1ère publication le 24/11/16- Mise à jour le 16/01/21
Mystique par Brian K.Vaughan, Sean McKeever et collectif
Un article : MATTIE-BOY
VO : Marvel
VF : Panini
Cet article sera consacré à la série Mystique en 24 épisodes de Brian K.Vaughan et Sean McKeever publiée entre 2003 et 2005. L’intégralité de la VF a été publiée par Panini en version kiosque et en deluxe en janvier 2021
Au début des années 2000, nous sommes dans une période où Marvel tente beaucoup de choses intéressantes. Des récits adultes, des miniséries consacrées à des personnages plus secondaires, et surtout pas encore de crossovers annuels qui forcent toutes les séries à orienter leur conclusion vers cette obligation éditoriale.
La conclusion de cette série ne sera pas pour autant toute rose puisque Brian K.Vaughan abandonnera le navire au milieu de l’aventure pour laisser la place à un scénariste moins inspiré. Est-ce pour autant une série pourrie ? Eh bien…comme vous pouvez voir ma note en début d’article, ça ne sert à rien de jouer la carte du suspense, et donc je dirais que non. Ça reste une série bien sympathique mais avec des défauts. Nous allons voir pourquoi.
Tout d’abord laissez-moi vous dire que j’adore Mystique. C’est certainement ma « bad girl » préférée de l’univers Marvel. Créée à la base en 1978 par Chris Claremont et Jim Mooney dans la série Ms. Marvel, elle était destinée à être une ennemie de Carol Danvers avant de débarquer chez les X-men en tant que leader des mauvais mutants et mère adoptive de Malicia. J’avoue que j’ai toujours beaucoup aimé son design. En plus, elle a le pouvoir le plus cool du monde. L’invisibilité peut aller se rhabiller. A quoi ça sert de s’introduire en fraude en étant invisible quand on peut devenir la personne autorisée à entrer ? Et puis faut être tout nu pour être invisible, ça caille un peu. Comment ? Mystique aussi est nue ? Euh…ouais, j’y reviendrai.
Et puis franchement, ce n’est pas le fantasme ultime cette femme ? Imaginez ce qu’elle peut…hein ? Ah, pardon ! Une des voix dans ma tête me dit de me calmer avant que ça dérape.
Bref, Mystique est un personnage que j’apprécie particulièrement et dont le potentiel a finalement rarement été exploité. Avec un pouvoir pareil, elle peut être autrement plus intéressante que des ennemis tout en muscles. Le pouvoir parfait pour l’espionnage par exemple. Et c’est justement ce que nous propose Brian K. Vaughan dans cette série qui lorgne du côté des James Bond avec une vilaine à moitié repentie dans le rôle titre.

DONNÉES FOURNIES:

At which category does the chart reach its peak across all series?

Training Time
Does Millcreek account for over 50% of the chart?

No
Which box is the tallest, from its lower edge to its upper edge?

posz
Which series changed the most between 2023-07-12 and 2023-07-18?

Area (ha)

--

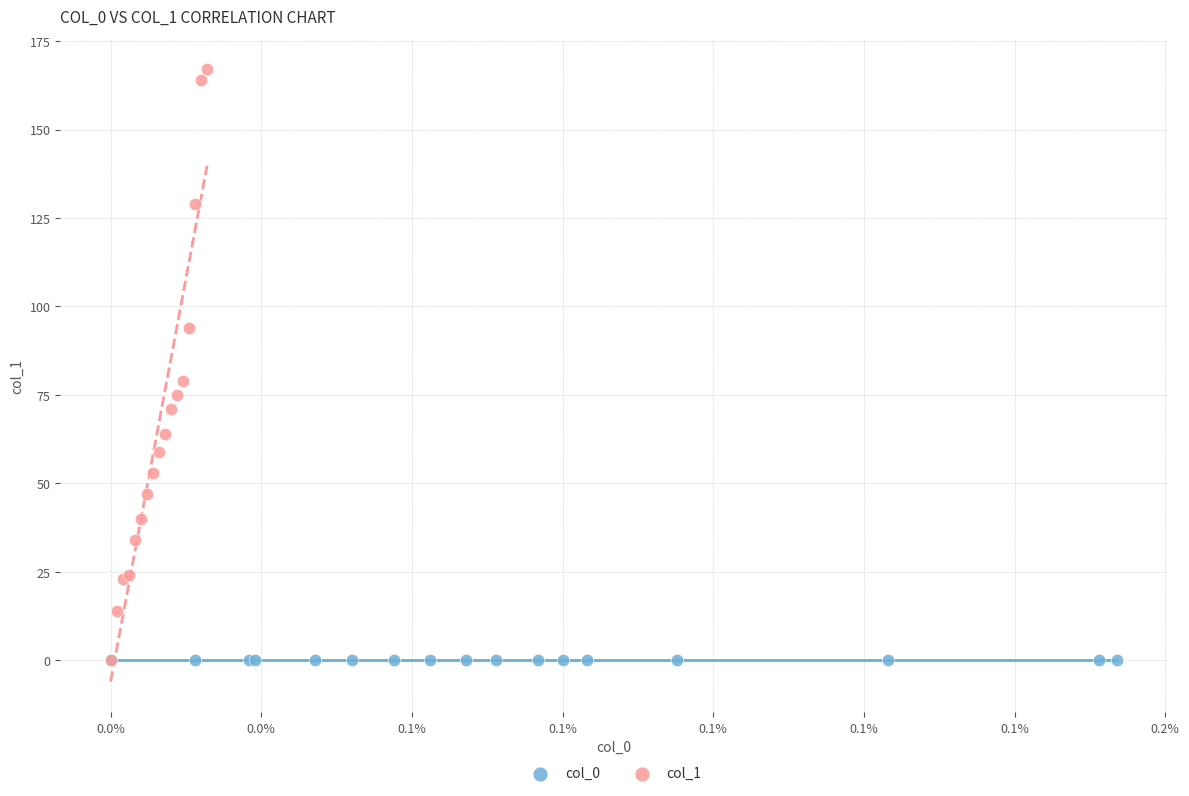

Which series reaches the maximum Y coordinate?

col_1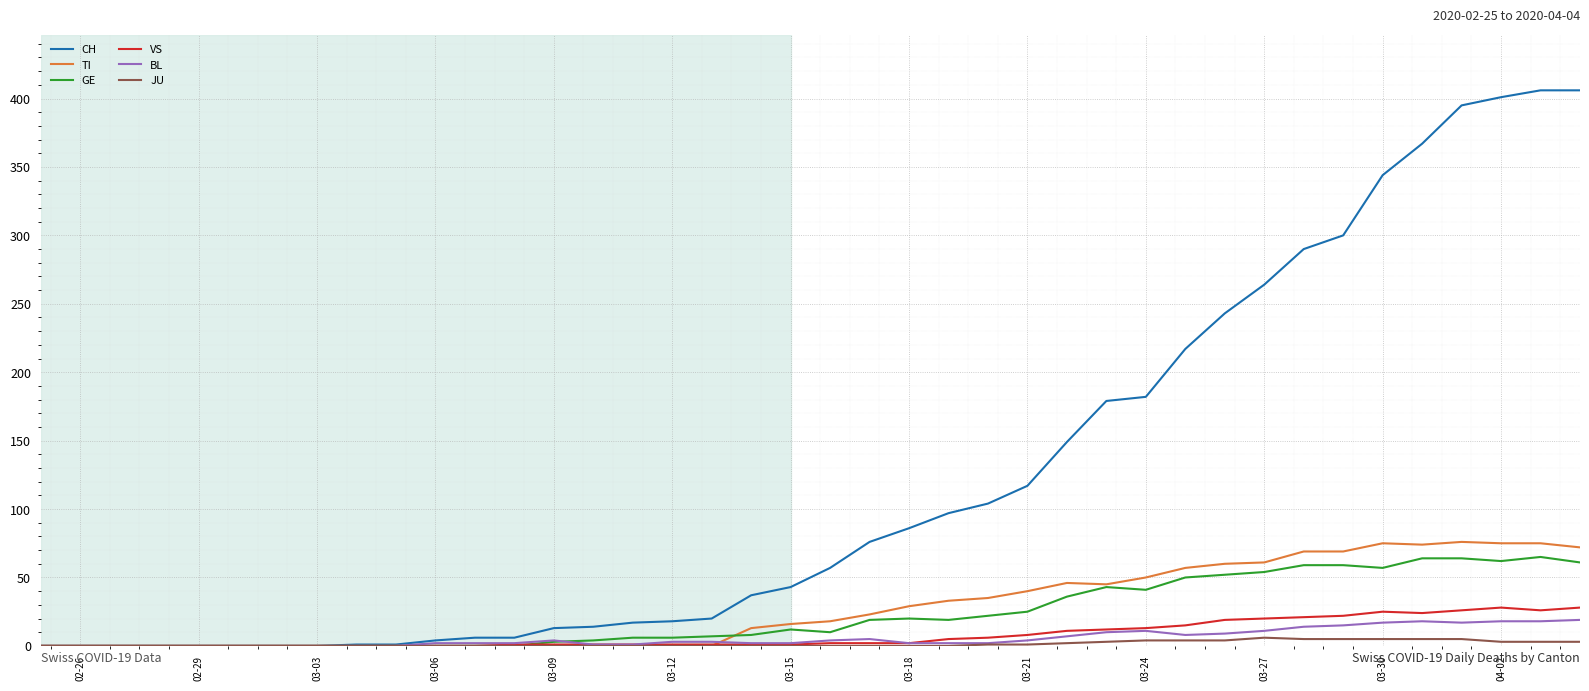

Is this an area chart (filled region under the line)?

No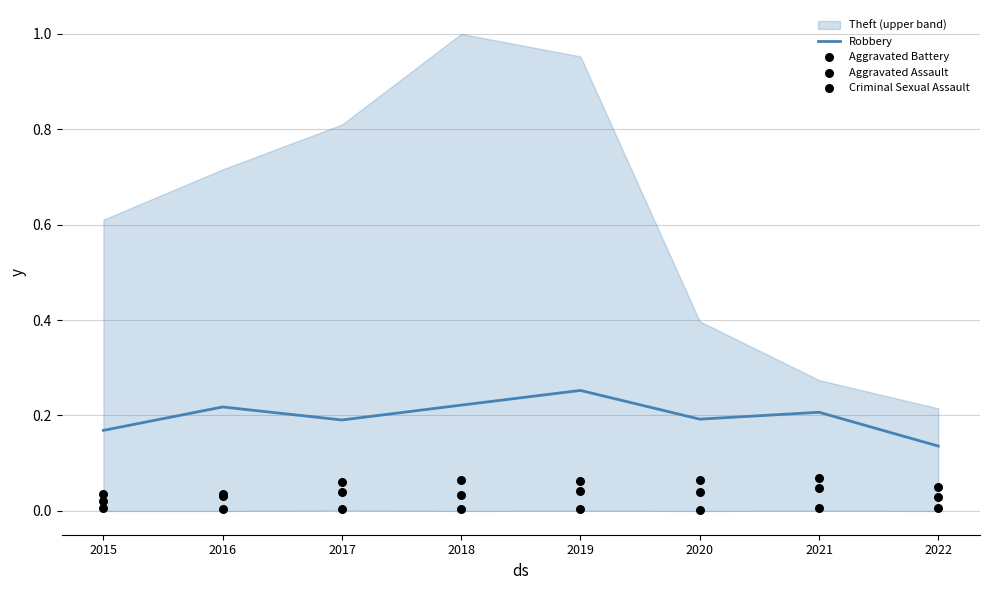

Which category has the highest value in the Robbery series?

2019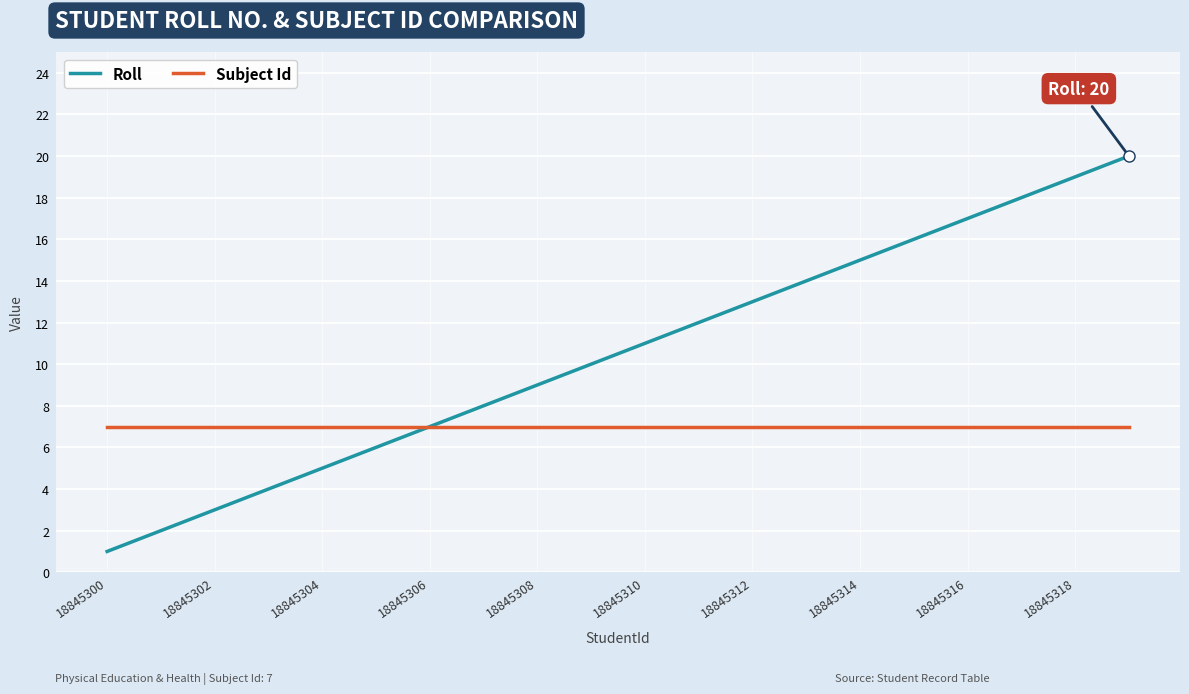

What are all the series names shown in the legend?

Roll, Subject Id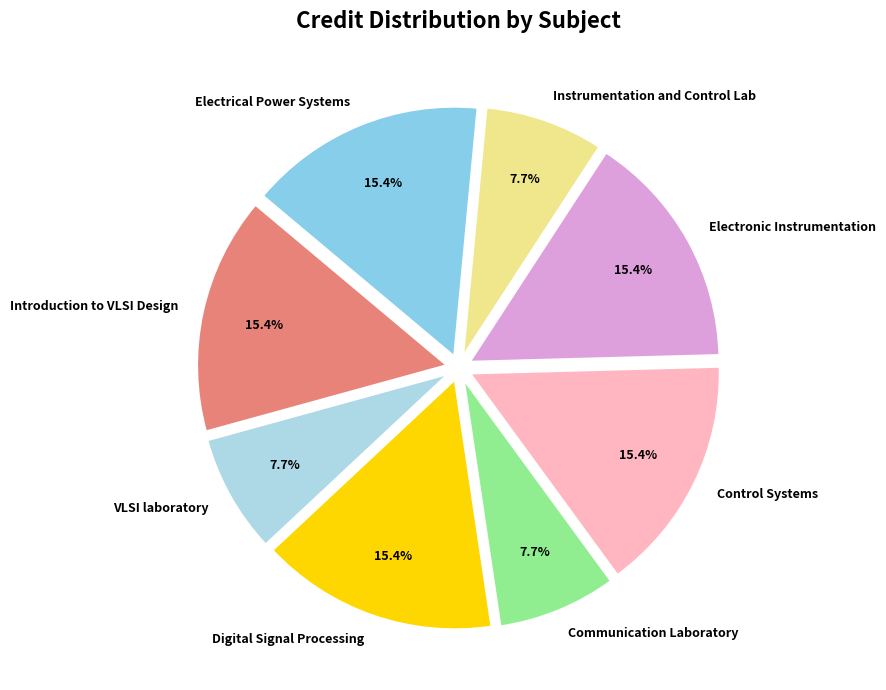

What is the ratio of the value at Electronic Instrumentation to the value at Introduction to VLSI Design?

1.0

CONSIGNES:
1. Extrayez du texte sur la série Mystique le passage qui commence à « Tout d’abord laissez-moi » et se termine à « Euh…ouais, j’y reviendrai. ».
2. D'après le texte sur la série Mystique, en quelle année et par qui le personnage a-t-il été créé ?
La liste n'a aucun lien avec le texte.

CORRIGÉ:
1.
Tout d’abord laissez-moi vous dire que j’adore Mystique. C’est certainement ma « bad girl » préférée de l’univers Marvel. Créée à la base en 1978 par Chris Claremont et Jim Mooney dans la série Ms. Marvel, elle était destinée à être une ennemie de Carol Danvers avant de débarquer chez les X-men en tant que leader des mauvais mutants et mère adoptive de Malicia. J’avoue que j’ai toujours beaucoup aimé son design. En plus, elle a le pouvoir le plus cool du monde. L’invisibilité peut aller se rhabiller. A quoi ça sert de s’introduire en fraude en étant invisible quand on peut devenir la personne autorisée à entrer ? Et puis faut être tout nu pour être invisible, ça caille un peu. Comment ? Mystique aussi est nue ? Euh…ouais, j’y reviendrai.

2. En 1978, par Chris Claremont et Jim Mooney.